Pre-installed apps collect a wide range of information and send it to remote servers with little oversight or control, finds independent research
Software pre-installed on Android devices captures a wide range of data on users with little oversight on how that data is used, a new study has found.
The study by the Carlos III University in Madrid, along with IMDEA Networks and the International Computer Science Institute at the University of California, Berkeley, is one of the first to focus on applications that come pre-installed on users’ devices, meaning they are outside the controls built into Google’s Play Store.
Users also have little or no control over them, being generally unable to remove them or alter their settings.
While the findings did not discover any single point of data insecurity, researchers said they bring to light the extent of preinstalled apps’ reach, their lack of transparency and the way they stand outside the systems that regulate other Android software.
“The world of Android is like the jungle or like the Wild West, particularly in countries with little regulation for the protection of personal data,” co-author Juan Tapiador, a professor at Carlos III University in Madrid, told El Pais.
Narseo Vallina-Rodríguez of IMDEA Networks added that there is “no supervision” of the Android software imported and sold in the European Union, and little scrutiny of hardware.
Tapiador said that 91 percent of the pre-installed apps studied were not found on Google Play, meaning they were not subject to the same scrutiny by Google.
Using a custom firmware scanner, researchers found that some of the apps would contact servers belonging to the manufactuer or its affiliates, in some cases passing data along to those servers.
“At times, this information is massive and includes the technical characteristics of the phone, unique identifiers, location, contacts, messages and emails,” Tapiador said.
“All this is picked up by a server, which decides what to do with this. According to the country the device is in, the server could decide to install one app or another, or send the user certain ads over others.”
Another concern was the use of permissions that allow pre-installed apps to exchange data with apps the user adds to the device.

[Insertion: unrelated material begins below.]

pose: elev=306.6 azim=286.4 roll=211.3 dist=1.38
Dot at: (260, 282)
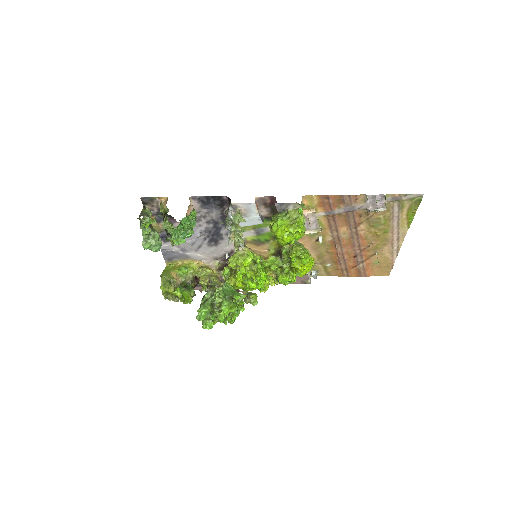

That communication could mean, for instance, that an app the user installs, and which is granted minimal permissions, may gather more far-reaching information from preinstalled apps, including location data, without the user’s knowledge, researchers said.
They also found that in many cases it’s difficult to determine who developed a particular pre-installed app, with some appearing to supply false identification information.
“Working out who the authors are has been an almost manual task, looking at who has signed each one and if it has any kind of chain that can be linked to a library or known manufacturer,” Vallina said.
He said it would be difficult to exercise regulatory control over all the possible versions of Android, due to the fact that it is widely customised.
“It would require a very expensive and extensive analysis,” Vallina said.
Google said it provides manufacturers with “clear policies” on privacy and security standards for pre-installed apps, along with tools to ensure that software meets those policies.
“We also… regularly give them information about potentially dangerous pre-loads we’ve identified,” Google said in a statement.
The study, which analysed 1,742 handsets from 214 manufacturers in 130 countries, is to be presented in May at the 2019 IEEE Symposium on Security and Privacy in San Francisco.